By Diane Wells • July 30, 2020
Freedom is something I sat and thought about more than ever this year around July 4th. There were more than enough reasons to do so.
I get a bit overwhelmed by how important and fragile freedom has become to me. There was a stretch of time when I was being prosecuted for a crime I didn’t commit that I didn’t feel free, so maybe I’m barely qualified to write about it. My six-year experience pales in comparison with those who have always been unjustly confined, figuratively, or literally.
Most people that have freedom can’t/don’t truly understand the far-reaching effects of a “less than free” lifestyle. Those without complete freedom wonder how it would feel to be totally free.
It’s not often that free people and less than free people have that courageous conversation. It’s a tough one to have. Generally, as we listen to each other we struggle with our own filters of what’s right versus wrong, reconcile our own senses and belief systems, and are composing our response at the speed of light. Do we leave time to understand?
How do you start that courageous conversation?
Who do you talk to? What if the other person doesn’t appreciate or understand your good intentions?
You/I often don’t know what to say. Whether we are on either side of the table, there is a similar sentiment.
Whatever is said has to be said with respect. It would be easier not to ever say anything.

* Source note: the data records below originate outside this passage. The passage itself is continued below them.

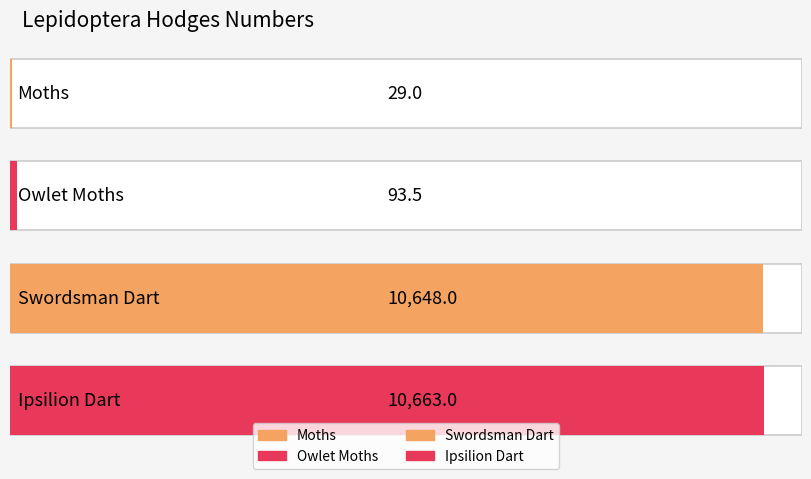

At which label does the data first exceed 10648?

Ipsilion Dart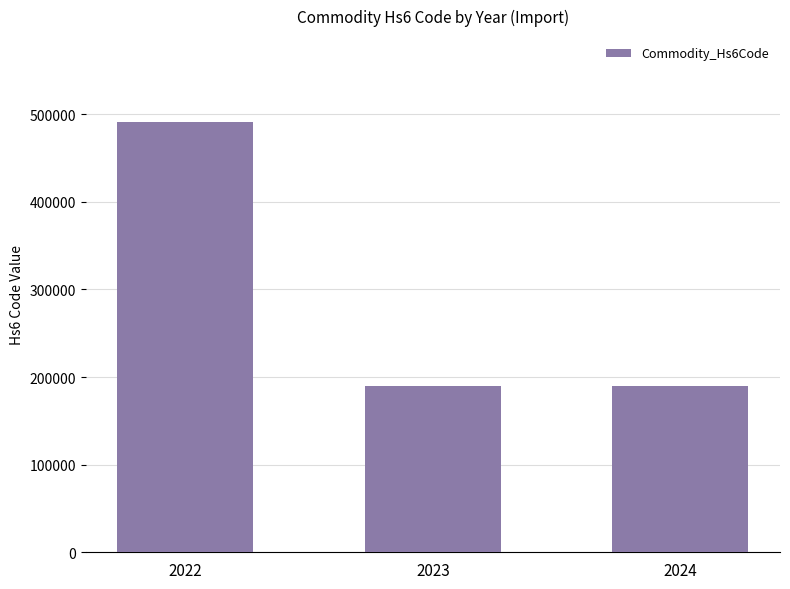

What is the sum of the values at 2022 and 2023?

681219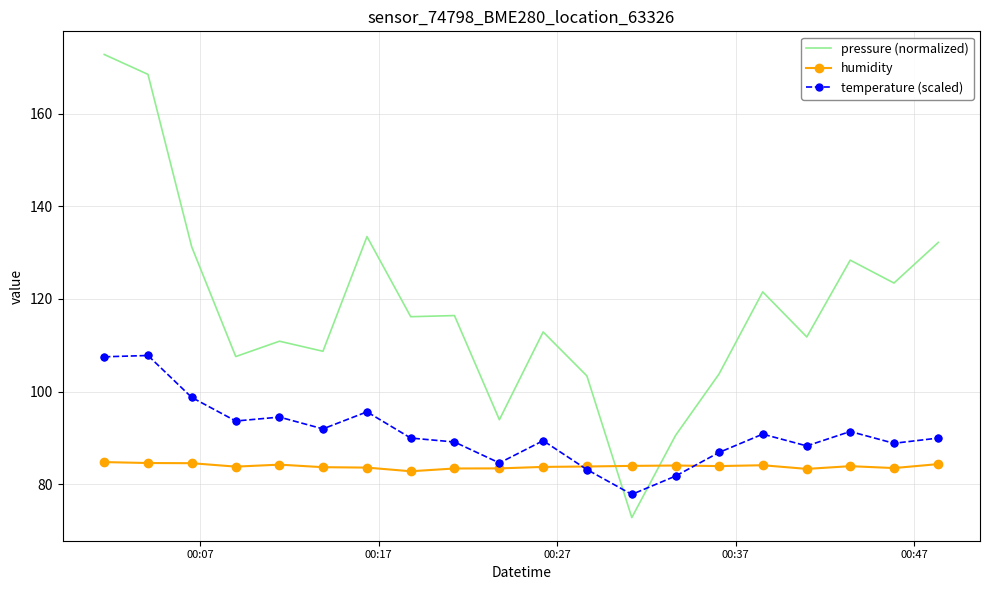

Which series has the largest total across all categories?

pressure (normalized)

We have people that are side by side working and living close together with one person who lives a free life and another person who lives a less than free life. They make a lot of assumptions about each other when they don’t know and they don’t understand – they guess. The longer they guess, the more their assumptions morph into being quasi-factual. Guessing who we are to each other will never allow us to make progress.
At the end of the courageous conversation if you are the one that is completely free, do you feel a responsibility to help the person that you now understand is less than free? How will you do that? Is it your burden/responsibility/opportunity/privilege to take action? How does it change your view of yourself if you do nothing?
Nothing isn’t the answer.
Listening is part of the answer.
Understanding is part of the answer.
Communicating that you care is huge.
Then, I don’t know what you/I do from there, it depends. It’s your call. You have already made a lot of progress at that moment.
Having the conversation is more than most are willing to do.
Freedom is not a holiday.
Freedom is not an event.
Freedom is not red, white, and blue.
I think the best way that I can appreciate my freedom is by regularly listening to the lives of people that feel less than free and seeing what I can do to help. It’s not one day. It’s not a celebration. It’s simply a commitment to genuinely care.
It’s only when we are free that we can be who we were meant to be.